▶ **Work instructions**
In your copy, include every record exactly and no pictures.

+++ Record excerpts

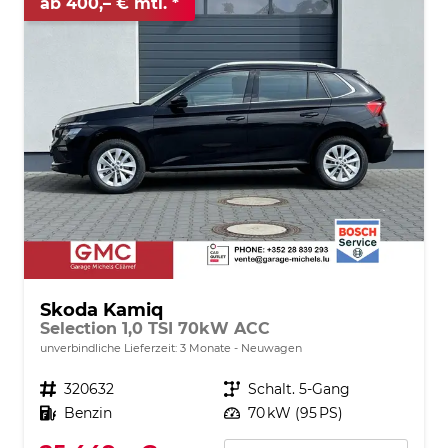
ab 400,– € mtl.
Skoda Kamiq
Selection 1,0 TSI 70kW ACC
unverbindliche Lieferzeit:
3 Monate
Neuwagen
Fahrzeugnr.
320632
Getriebe
Schalt. 5-Gang
Kraftstoff
Benzin
Leistung
70 kW (95 PS)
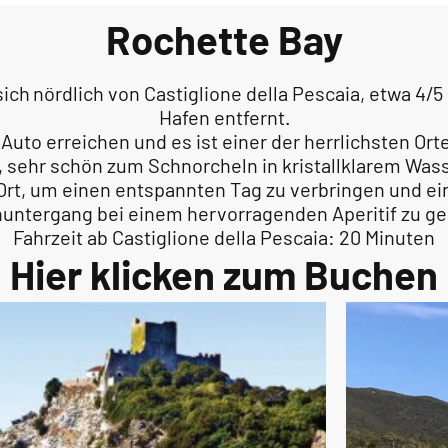
Rochette Bay
sich
nördlich von Castiglione della Pescaia, etwa 4
Hafen entfernt.
uto erreichen und es ist einer der herrlichsten Orte
, sehr schön zum Schnorcheln in kristallklarem Wasse
r Ort, um einen entspannten Tag zu verbringen und
untergang bei einem hervorragenden Aperitif zu ge
Fahrzeit ab Castiglione della Pescaia: 20 Minuten
Hier klicken zum Buchen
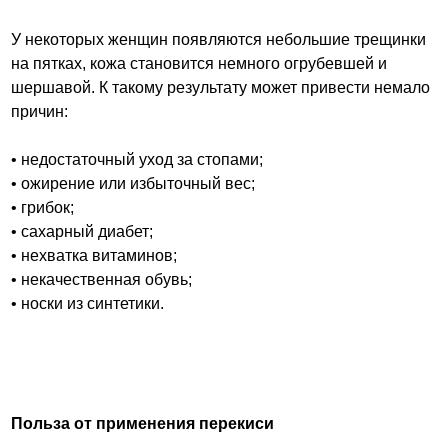
У некоторых женщин появляются небольшие трещинки
на пятках, кожа становится немного огрубевшей и
шершавой. К такому результату может привести немало
причин:
• недостаточный уход за стопами;
• ожирение или избыточный вес;
• грибок;
• сахарный диабет;
• нехватка витаминов;
• некачественная обувь;
• носки из синтетики.
Польза от применения перекиси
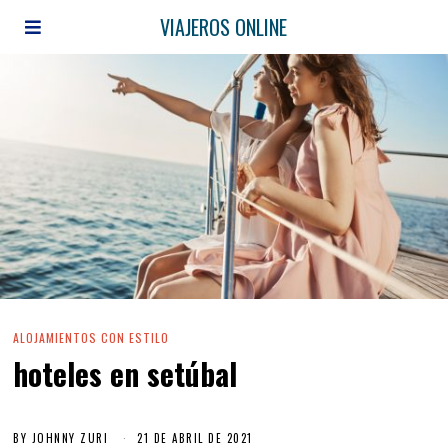
VIAJEROS ONLINE
ALOJAMIENTOS CON ESTILO
hoteles en setúbal
BY
JOHNNY ZURI
21 DE ABRIL DE 2021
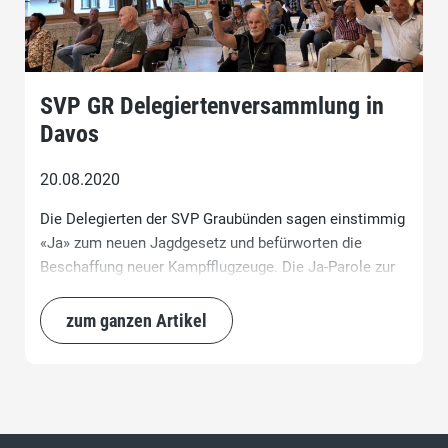
SVP GR Delegiertenversammlung in
Davos
20.08.2020
Die Delegierten der SVP Graubünden sagen einstimmig
«Ja» zum neuen Jagdgesetz und befürworten die
Beschaffung neuer Kampfflugzeuge. Die Ja-Parole zur
Begrenzungsinitiative wurde bereits im Juni gefasst.
Die SVP ist klar der Auffassung, dass die
zum ganzen Artikel
Einwanderung wieder reguliert werden muss und eine
10-Millionen-Schweiz nicht erstrebenswert ist.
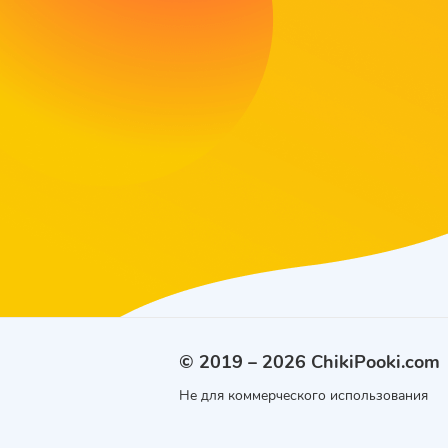
© 2019 – 2026 ChikiPooki.com
Не для коммерческого использования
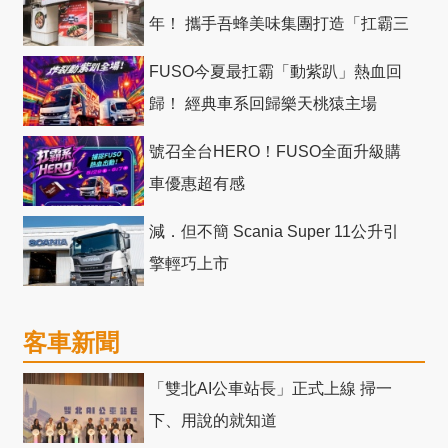
年！ 攜手吾蜂美味集團打造「扛霸三
十」 主題店
FUSO今夏最扛霸「動紫趴」熱血回
歸！ 經典車系回歸樂天桃猿主場
號召全台HERO！FUSO全面升級購
車優惠超有感
減．但不簡 Scania Super 11公升引
擎輕巧上市
客車新聞
「雙北AI公車站長」正式上線 掃一
下、用說的就知道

++++++

▶ **Output for this exercise**
ab 400,– € mtl.
Skoda Kamiq
Selection 1,0 TSI 70kW ACC
unverbindliche Lieferzeit:
3 Monate
Neuwagen
Fahrzeugnr.
320632
Getriebe
Schalt. 5-Gang
Kraftstoff
Benzin
Leistung
70 kW (95 PS)
Rochette Bay
sich
nördlich von Castiglione della Pescaia, etwa 4
Hafen entfernt.
uto erreichen und es ist einer der herrlichsten Orte
, sehr schön zum Schnorcheln in kristallklarem Wasse
r Ort, um einen entspannten Tag zu verbringen und
untergang bei einem hervorragenden Aperitif zu ge
Fahrzeit ab Castiglione della Pescaia: 20 Minuten
Hier klicken zum Buchen
У некоторых женщин появляются небольшие трещинки
на пятках, кожа становится немного огрубевшей и
шершавой. К такому результату может привести немало
причин:
• недостаточный уход за стопами;
• ожирение или избыточный вес;
• грибок;
• сахарный диабет;
• нехватка витаминов;
• некачественная обувь;
• носки из синтетики.
Польза от применения перекиси
VIAJEROS ONLINE
ALOJAMIENTOS CON ESTILO
hoteles en setúbal
BY
JOHNNY ZURI
21 DE ABRIL DE 2021
SVP GR Delegiertenversammlung in
Davos
20.08.2020
Die Delegierten der SVP Graubünden sagen einstimmig
«Ja» zum neuen Jagdgesetz und befürworten die
Beschaffung neuer Kampfflugzeuge. Die Ja-Parole zur
Begrenzungsinitiative wurde bereits im Juni gefasst.
Die SVP ist klar der Auffassung, dass die
zum ganzen Artikel
Einwanderung wieder reguliert werden muss und eine
10-Millionen-Schweiz nicht erstrebenswert ist.
© 2019 – 2026 ChikiPooki.com
Не для коммерческого использования
年！ 攜手吾蜂美味集團打造「扛霸三
十」 主題店
FUSO今夏最扛霸「動紫趴」熱血回
歸！ 經典車系回歸樂天桃猿主場
號召全台HERO！FUSO全面升級購
車優惠超有感
減．但不簡 Scania Super 11公升引
擎輕巧上市
客車新聞
「雙北AI公車站長」正式上線 掃一
下、用說的就知道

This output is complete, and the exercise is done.